» Task statement: Count the lines in the entries below that contain the word "Blanda", and reply with the number alone.

[[ Source information, beginning ]]

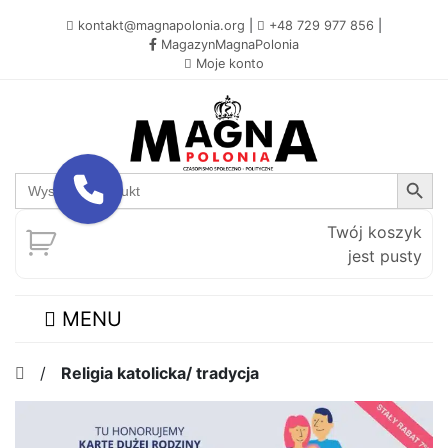
kontakt@magnapolonia.org
|
+48 729 977 856
|
MagazynMagnaPolonia
Moje konto
Search Button
Search
for:
Twój koszyk
jest pusty
MENU
/
Religia katolicka/ tradycja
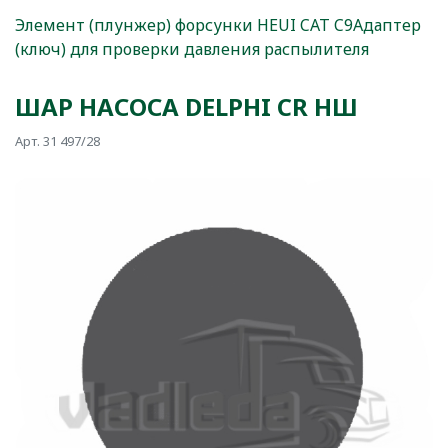
Элемент (плунжер) форсунки HEUI CAT C9
Адаптер
(ключ) для проверки давления распылителя
ШАР НАСОСА DELPHI CR НШ
Арт. 31 497/28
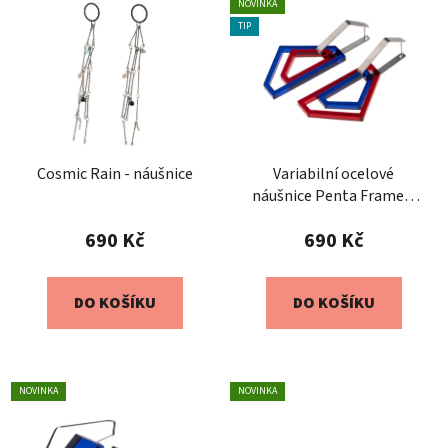
NOVINKA
TIP
Cosmic Rain - náušnice
Variabilní ocelové
náušnice Penta Frame –
safírovorubínové
690 Kč
690 Kč
DO KOŠÍKU
DO KOŠÍKU
NOVINKA
NOVINKA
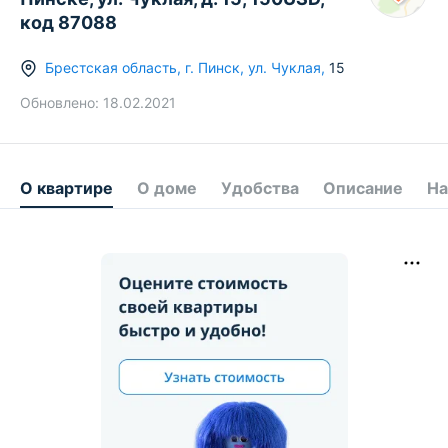
код 87088
Брестская область
,
г.
Пинск
,
ул. Чуклая
,
15
Обновлено:
18.02.2021
О квартире
О доме
Удобства
Описание
На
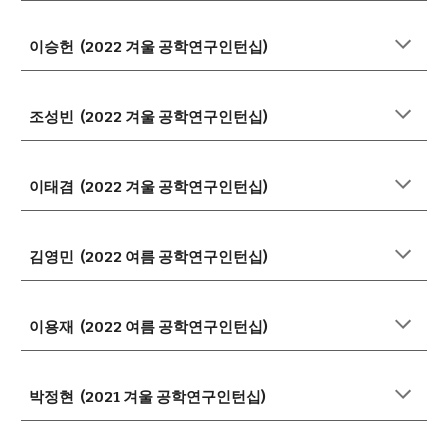
이승헌 (2022 겨울 공학연구인턴십)
조성빈 (2022 겨울 공학연구인턴십)
이태겸 (2022 겨울 공학연구인턴십)
김영민 (2022 여름 공학연구인턴십)
이용재 (2022 여름 공학연구인턴십)
박정현 (2021 겨울 공학연구인턴십)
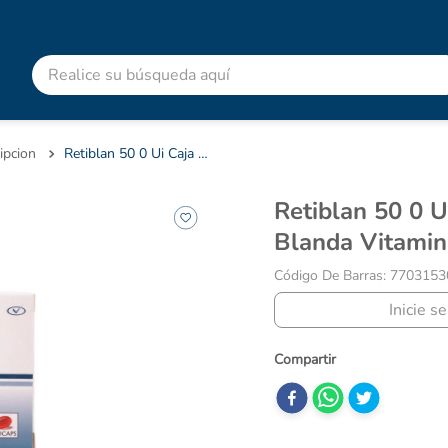
Realice su búsqueda aquí
RMINOS MÁS BUSCADOS
advitabs
ipcion
Retiblan 50 0 Ui Caja X 50 Cápsulas Blanda Vitamina Procaps
acetaminofen
Retiblan 50 0 Ui Caja X 50 Cápsulas
colgate
Blanda Vitamin
cyclofem
Código De Barras
:
7703153
shampoo
Inicie s
pedialyte
dolex
desodorante
clotrimazol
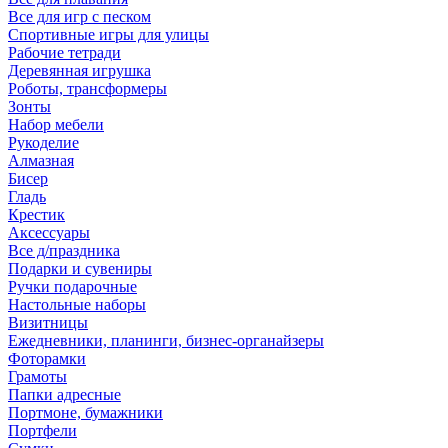
Все для игр с песком
Спортивные игры для улицы
Рабочие тетради
Деревянная игрушка
Роботы, трансформеры
Зонты
Набор мебели
Рукоделие
Алмазная
Бисер
Гладь
Крестик
Аксессуары
Все д/праздника
Подарки и сувениры
Ручки подарочные
Настольные наборы
Визитницы
Ежедневники, планинги, бизнес-органайзеры
Фоторамки
Грамоты
Папки адресные
Портмоне, бумажники
Портфели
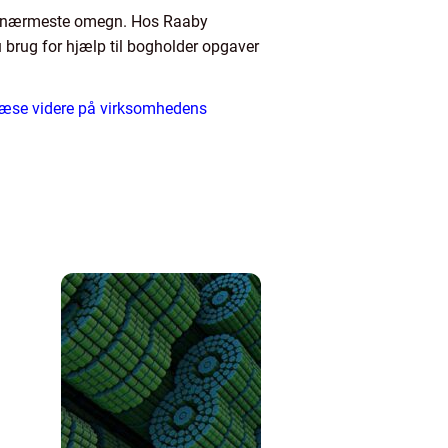
 og nærmeste omegn. Hos Raaby
 brug for hjælp til bogholder opgaver
 læse videre på virksomhedens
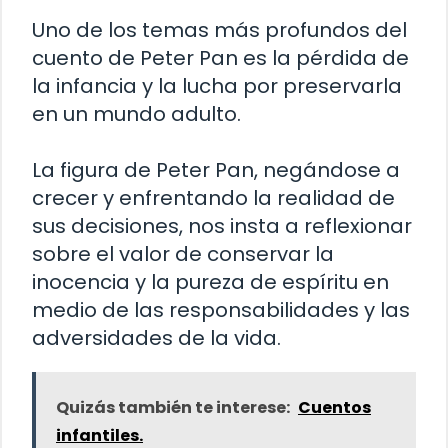
Uno de los temas más profundos del
cuento de Peter Pan es la pérdida de
la infancia y la lucha por preservarla
en un mundo adulto.
La figura de Peter Pan, negándose a
crecer y enfrentando la realidad de
sus decisiones, nos insta a reflexionar
sobre el valor de conservar la
inocencia y la pureza de espíritu en
medio de las responsabilidades y las
adversidades de la vida.
Quizás también te interese:
Cuentos
infantiles.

[[ Source information, end ]]

» Solution for this exercise: 2